Früher Sex mit dem modernen Menschen
Die Wissenschaftler trugen von den Knochenteilen mehrere Meter Sediment ab und brachten das Skelett, diesmal ohne Schäden, in ein Labor der Universität Cambridge. Dort wird es nun genauer untersucht und könnte auch weitere Hinweise auf Zusammentreffen mit dem modernen Menschen liefern: Untersuchungen im Kernspintomografen haben gezeigt, dass das Felsenbein, der härteste Knochen im Säugetierschädel von "Shanidar Z", intakt ist.
Aus ihm ließen sich möglicherweise DNA-Proben gewinnen. Sie könnten die Theorie bestätigen, dass der Neandertaler bereits im Nahen Osten Sex mit dem modernen Menschen hatte, als dieser gerade Afrika verließ.

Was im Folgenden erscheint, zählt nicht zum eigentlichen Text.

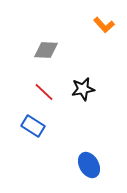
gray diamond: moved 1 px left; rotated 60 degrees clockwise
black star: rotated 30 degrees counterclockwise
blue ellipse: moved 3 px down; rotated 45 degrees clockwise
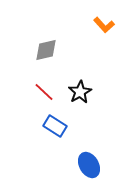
gray diamond: rotated 15 degrees counterclockwise
black star: moved 3 px left, 3 px down; rotated 20 degrees counterclockwise
blue rectangle: moved 22 px right
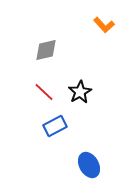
blue rectangle: rotated 60 degrees counterclockwise
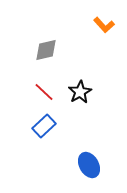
blue rectangle: moved 11 px left; rotated 15 degrees counterclockwise
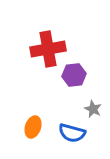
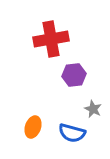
red cross: moved 3 px right, 10 px up
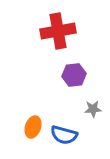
red cross: moved 7 px right, 8 px up
gray star: rotated 30 degrees counterclockwise
blue semicircle: moved 8 px left, 2 px down
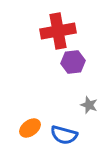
purple hexagon: moved 1 px left, 13 px up
gray star: moved 4 px left, 4 px up; rotated 24 degrees clockwise
orange ellipse: moved 3 px left, 1 px down; rotated 35 degrees clockwise
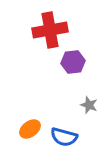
red cross: moved 8 px left, 1 px up
orange ellipse: moved 1 px down
blue semicircle: moved 2 px down
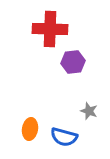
red cross: moved 1 px up; rotated 12 degrees clockwise
gray star: moved 6 px down
orange ellipse: rotated 45 degrees counterclockwise
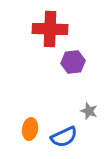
blue semicircle: rotated 40 degrees counterclockwise
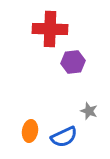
orange ellipse: moved 2 px down
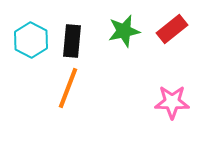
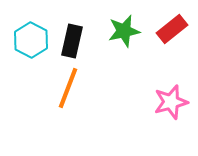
black rectangle: rotated 8 degrees clockwise
pink star: moved 1 px left; rotated 16 degrees counterclockwise
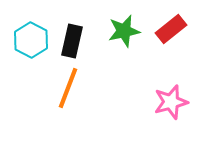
red rectangle: moved 1 px left
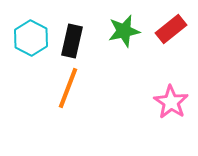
cyan hexagon: moved 2 px up
pink star: rotated 24 degrees counterclockwise
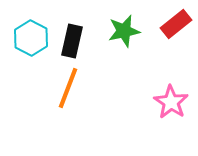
red rectangle: moved 5 px right, 5 px up
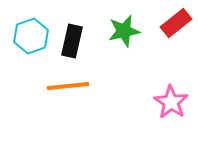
red rectangle: moved 1 px up
cyan hexagon: moved 2 px up; rotated 12 degrees clockwise
orange line: moved 2 px up; rotated 63 degrees clockwise
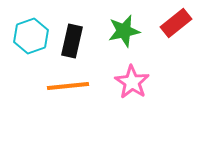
pink star: moved 39 px left, 20 px up
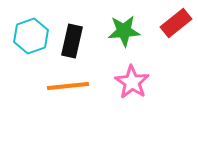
green star: rotated 8 degrees clockwise
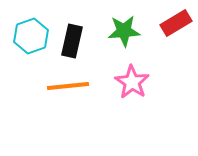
red rectangle: rotated 8 degrees clockwise
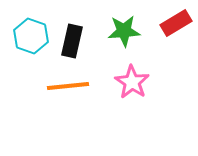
cyan hexagon: rotated 20 degrees counterclockwise
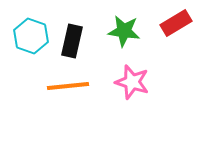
green star: rotated 12 degrees clockwise
pink star: rotated 16 degrees counterclockwise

"In den letzten Jahren haben wir zunehmend Beweise dafür gesehen, dass Neandertaler anspruchsvoller waren als bisher angenommen - sie bemalten Höhlen und nutzten Muscheln zur Dekoration. Bestätige sich, dass Neandertaler die Shanidar-Höhle nutzten, um wiederholt Tote dort beizusetzen, würde dies auf eine kulturelle Komplexität von hohem Rang hinweisen.